Scott v. State

137 So. 2d 625
CourtDistrict Court of Appeal of Florida
DecidedFebruary 9, 1962
Docket2811
StatusPublished
Cited by14 cases

This text of 137 So. 2d 625 (Scott v. State) is published on Counsel Stack Legal Research, covering District Court of Appeal of Florida primary law. Counsel Stack provides free access to over 12 million legal documents including statutes, case law, regulations, and constitutions.

Bluebook
Scott v. State, 137 So. 2d 625 (Fla. Ct. App. 1962).

Opinion

137 So.2d 625 (1962)

Robert Earl SCOTT and Elmer K. Smith, Appellants,
v.
STATE of Florida, Appellee.

No. 2811.

District Court of Appeal of Florida. Second District.

February 9, 1962.

*626 Joseph E. Johnston, Jr., Brooksville, for appellants.

Richard W. Ervin, Atty. Gen., and Robert R. Crittenden, Asst. Atty. Gen., for appellee.

WHITE, Judge.

Appellants, Robert Earl Scott and Elmer K. Smith, were charged by information with breaking and entering with intent to commit a misdemeanor, to-wit, petit larceny, under § 810.05, F.S.A. Consequent upon jury trial both defendants were convicted as charged. This appeal ensued.

The record reveals that on March 31, 1961 the defendants hitchhiked through Brooksville, Florida, enroute from Tampa to Kentucky. By afternoon they had proceeded some three miles north of Brooksville, walking in a drizzling rain, when they came upon a house by the road with a smaller house to the rear. They entered the smaller house by opening a back screen door. Inside the house they discovered, among other things, a bed and a bottle of whiskey. They drank some of the whiskey and went to bed.

Nellie Forabell was the absent occupant of the smaller house which the defendants entered. She returned to the premises about 5:00 o'clock the same day and prepared the evening meal for herself and her invalid husband in the larger house. About 10:00 o'clock P.M. she decided to retire to the smaller house where she was accustomed to sleeping. Upon opening the door she espied the defendants asleep in bed. The sheriff was notified and shortly thereafter two deputies arrived and aroused the defendants, who were still sleeping, and took them in custody.

The defendants, on appeal, urge reversal of their conviction on the ground that the evidence adduced at the trial was insufficient to sustain the verdict of the jury. It is clear from the record, one of the defendants having so admitted, that the defendants had opened the door of the house, entered therein and consumed a quantity of whiskey. The decisions indicate that it is properly within the office of the trying authority to determine that the force used by the defendants in opening the door was sufficient to constitute a "breaking" within the purview of § 810.05, F.S.A. See Boynton v. State, Fla. 1953, 64 So.2d 536, 548; Cooper v. State, 1922, 83 Fla. 34, 90 So. 693; 23 A.L.R. 109; May v. State, 1898, 40 Fla. 426, 24 So. 498.

It is contended that there was no evidence to support a finding of larcenous intent. However, as previously stated, the defendants admitted drinking the whiskey. This, we think, was sufficient to support a finding that they had an intent to commit petit larceny at the time they entered the house. Intent, being a state of mind, is not subject to direct proof and can only be inferred from circumstances. As noted in Jalbert v. State, Fla. 1957, 95 So.2d 589, 592:

"* * * In the absence of other evidence or circumstances, the best evidence of what he [defendant] intended to steal is what he did steal."
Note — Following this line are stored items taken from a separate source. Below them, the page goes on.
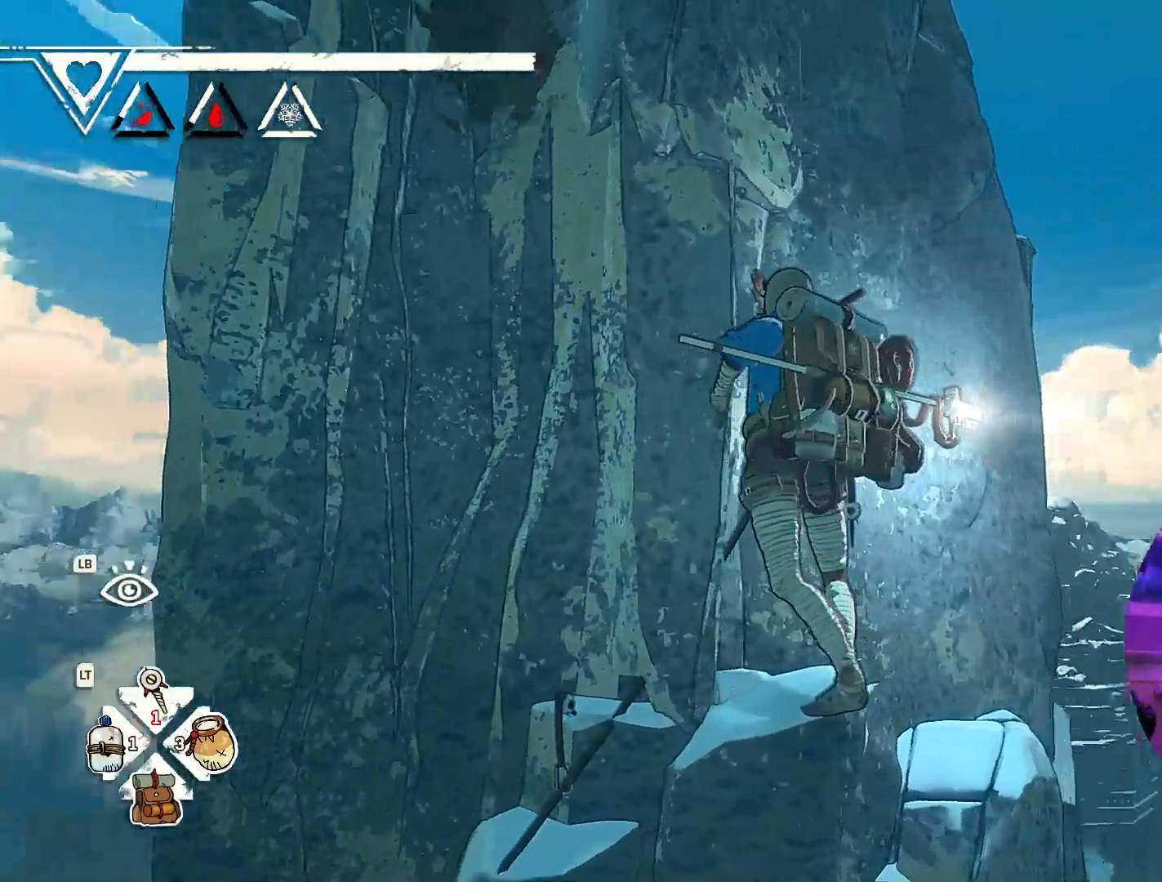
{"buttons": [], "left_stick": "center", "right_stick": "left", "events": [[67, "right_stick", "center"], [383, "right_stick", "left"]]}
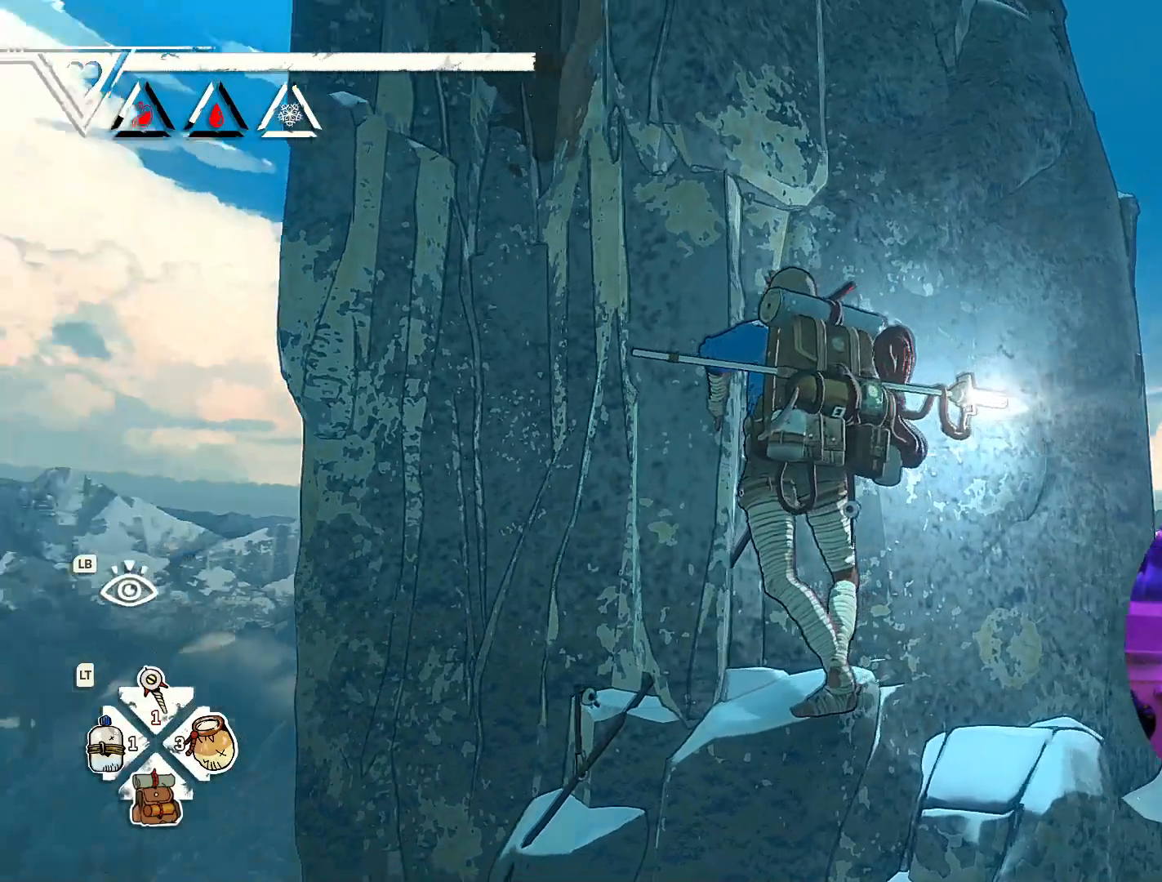
{"buttons": [], "left_stick": "center", "right_stick": "down-left", "events": [[300, "right_stick", "down-left"]]}
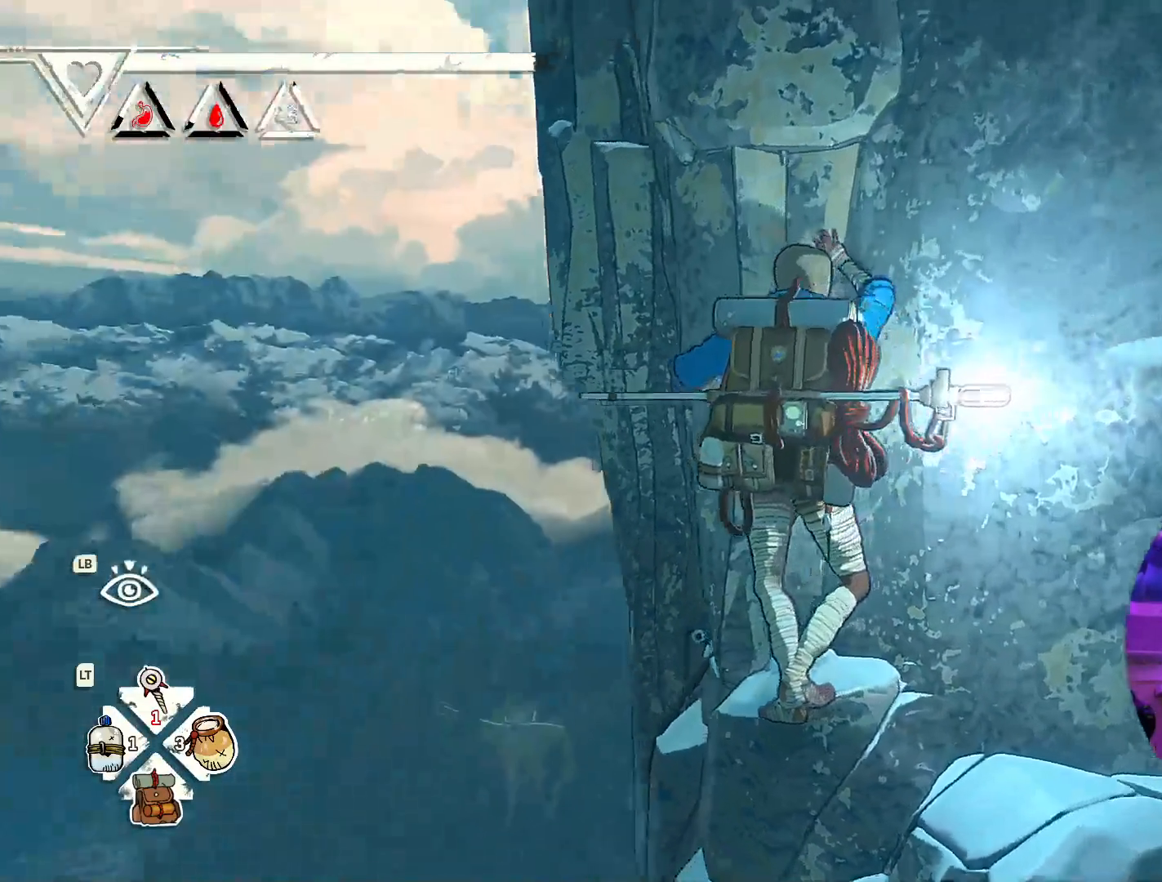
{"buttons": [], "left_stick": "center", "right_stick": "center", "events": [[267, "right_stick", "center"]]}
The defendants also urge reversal on the ground that the total accumulation of the state attorney's indulgence in sarcasm, improper statements, and cross examination *627 on immaterial matters, and the trial judge's lengthy instructions concerning the duty of the jury to pass on the facts and the province of the judge to set the penalty, deprived the defendants of a fair and impartial trial as constitutionally guaranteed. It is the total effect of the alleged improprieties that is the subject of complaint, although none of the protested remarks or instructions were properly preserved for appeal by seasonable objection or motion to strike.

Section 924.32, F.S.A. recognizes the right of the reviewing court in the interest of justice to consider things said or done that appear in the record, regardless of whether they have or have not been properly preserved for appeal. We have reviewed the statements, questions and instructions complained of and find no prejudicial error, either severally or in cumulative effect. See Florida Appellate Rule 6.16, 31 F.S.A.

Affirmed.

SHANNON, C.J., and SMITH, J., concur.